━━━ DOCUMENT SEGMENT

Campaign against ‘floating bus stops' reaches Downing Street

Campaigner Mik Scarlett demands rethink over layouts making life worse for disabled and visually impaired

Thursday, 29th February — By Tom Foot

floating bus stop royal college street

A floating bus stop in Royal College Street



THE disabled, blind and visually impaired and elderly people’s lives have been worsened by new-style “floating” bus stops, campaigners warned as they handed in a petition at Downing Street.

The National Federation of the Blind of the UK (NFB) and 160 supporting groups, including Visually Impaired Camden, have backed the calls for a major rethink of the cycling safety infrastructure. Research shows that cyclists are routinely not stopping at zebra crossings leading to the bus stops that are marooned like island in between cycle lanes and the main road.

━━━━━━

SET PROBLEM: List each group of people whose lives, according to the first sentence of the floating bus stops article's body, have been worsened by the new-style stops. The records that follow have no connection to the floating bus stops article.

━━━ DATA RECORDS

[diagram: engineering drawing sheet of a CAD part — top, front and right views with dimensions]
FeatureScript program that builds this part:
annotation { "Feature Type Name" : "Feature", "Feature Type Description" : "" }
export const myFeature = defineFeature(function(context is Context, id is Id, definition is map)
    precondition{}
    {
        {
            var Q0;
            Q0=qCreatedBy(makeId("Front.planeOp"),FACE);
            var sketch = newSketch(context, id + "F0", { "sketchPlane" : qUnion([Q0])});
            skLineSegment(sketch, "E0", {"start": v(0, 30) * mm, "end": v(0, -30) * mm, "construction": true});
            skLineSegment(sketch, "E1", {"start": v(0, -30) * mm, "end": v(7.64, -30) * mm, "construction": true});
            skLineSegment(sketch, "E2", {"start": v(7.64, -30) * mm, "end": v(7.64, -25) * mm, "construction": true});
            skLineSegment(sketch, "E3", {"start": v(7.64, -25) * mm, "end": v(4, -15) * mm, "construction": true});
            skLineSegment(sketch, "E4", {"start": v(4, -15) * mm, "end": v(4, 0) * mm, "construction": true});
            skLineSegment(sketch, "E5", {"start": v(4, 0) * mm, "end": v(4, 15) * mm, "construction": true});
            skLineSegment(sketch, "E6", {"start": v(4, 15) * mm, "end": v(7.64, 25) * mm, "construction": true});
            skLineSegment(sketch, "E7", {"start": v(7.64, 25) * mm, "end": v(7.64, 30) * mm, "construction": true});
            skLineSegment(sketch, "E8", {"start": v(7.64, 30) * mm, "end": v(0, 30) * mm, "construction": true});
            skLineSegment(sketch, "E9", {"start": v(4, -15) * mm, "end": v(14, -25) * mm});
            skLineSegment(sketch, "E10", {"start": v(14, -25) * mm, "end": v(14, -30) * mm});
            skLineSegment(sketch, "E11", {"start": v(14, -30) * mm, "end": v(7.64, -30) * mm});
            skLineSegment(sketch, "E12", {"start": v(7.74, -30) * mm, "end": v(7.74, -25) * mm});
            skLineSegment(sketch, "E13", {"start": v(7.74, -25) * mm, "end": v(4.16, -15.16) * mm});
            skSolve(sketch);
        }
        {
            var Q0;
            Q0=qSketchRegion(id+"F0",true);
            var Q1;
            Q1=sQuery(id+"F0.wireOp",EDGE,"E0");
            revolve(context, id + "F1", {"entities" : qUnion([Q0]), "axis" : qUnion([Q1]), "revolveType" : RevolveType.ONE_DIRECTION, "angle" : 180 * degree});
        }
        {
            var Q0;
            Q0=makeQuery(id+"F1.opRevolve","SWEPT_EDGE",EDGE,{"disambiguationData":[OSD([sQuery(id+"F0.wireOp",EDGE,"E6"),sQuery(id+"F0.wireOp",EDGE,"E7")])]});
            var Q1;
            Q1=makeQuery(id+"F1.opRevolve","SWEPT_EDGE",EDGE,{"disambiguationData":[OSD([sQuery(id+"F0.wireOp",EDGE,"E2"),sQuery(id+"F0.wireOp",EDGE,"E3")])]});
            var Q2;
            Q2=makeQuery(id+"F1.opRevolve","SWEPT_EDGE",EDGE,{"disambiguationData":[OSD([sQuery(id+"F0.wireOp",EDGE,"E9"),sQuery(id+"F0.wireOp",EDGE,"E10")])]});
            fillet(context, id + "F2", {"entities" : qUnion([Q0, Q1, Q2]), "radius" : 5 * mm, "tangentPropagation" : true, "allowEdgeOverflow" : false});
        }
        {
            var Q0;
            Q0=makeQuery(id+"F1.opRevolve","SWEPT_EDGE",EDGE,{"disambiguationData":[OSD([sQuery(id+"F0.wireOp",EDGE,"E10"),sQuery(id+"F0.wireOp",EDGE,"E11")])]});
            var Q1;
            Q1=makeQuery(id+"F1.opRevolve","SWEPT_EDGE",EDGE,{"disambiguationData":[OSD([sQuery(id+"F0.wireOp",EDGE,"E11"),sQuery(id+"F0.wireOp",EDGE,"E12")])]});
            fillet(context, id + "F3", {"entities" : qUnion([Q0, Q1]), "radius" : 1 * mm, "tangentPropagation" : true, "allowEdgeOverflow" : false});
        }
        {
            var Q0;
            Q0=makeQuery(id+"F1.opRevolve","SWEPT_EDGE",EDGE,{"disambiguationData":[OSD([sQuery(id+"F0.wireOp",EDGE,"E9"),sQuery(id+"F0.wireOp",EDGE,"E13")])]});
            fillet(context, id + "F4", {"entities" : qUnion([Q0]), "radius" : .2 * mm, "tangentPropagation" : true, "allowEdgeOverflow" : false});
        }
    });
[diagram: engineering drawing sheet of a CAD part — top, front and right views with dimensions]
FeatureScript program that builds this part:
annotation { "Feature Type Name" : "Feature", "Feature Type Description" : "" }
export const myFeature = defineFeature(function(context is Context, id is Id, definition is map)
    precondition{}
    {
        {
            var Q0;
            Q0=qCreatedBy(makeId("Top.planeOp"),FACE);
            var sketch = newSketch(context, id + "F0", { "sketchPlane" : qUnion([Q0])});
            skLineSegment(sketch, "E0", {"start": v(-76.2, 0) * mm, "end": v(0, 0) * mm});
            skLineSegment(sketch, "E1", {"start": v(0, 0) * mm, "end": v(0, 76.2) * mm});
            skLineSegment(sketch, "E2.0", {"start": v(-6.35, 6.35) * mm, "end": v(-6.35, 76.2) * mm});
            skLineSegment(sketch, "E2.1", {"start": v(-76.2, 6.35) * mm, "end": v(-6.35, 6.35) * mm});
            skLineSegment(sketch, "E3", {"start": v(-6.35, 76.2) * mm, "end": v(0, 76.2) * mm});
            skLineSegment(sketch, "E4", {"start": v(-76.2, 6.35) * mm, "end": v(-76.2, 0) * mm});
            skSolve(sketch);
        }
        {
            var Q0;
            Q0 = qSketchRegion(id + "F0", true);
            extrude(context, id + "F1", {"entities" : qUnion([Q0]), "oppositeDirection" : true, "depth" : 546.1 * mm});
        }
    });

━━━━━━

EXERCISE ANSWER: Disabled people, blind people, visually impaired people, and elderly people.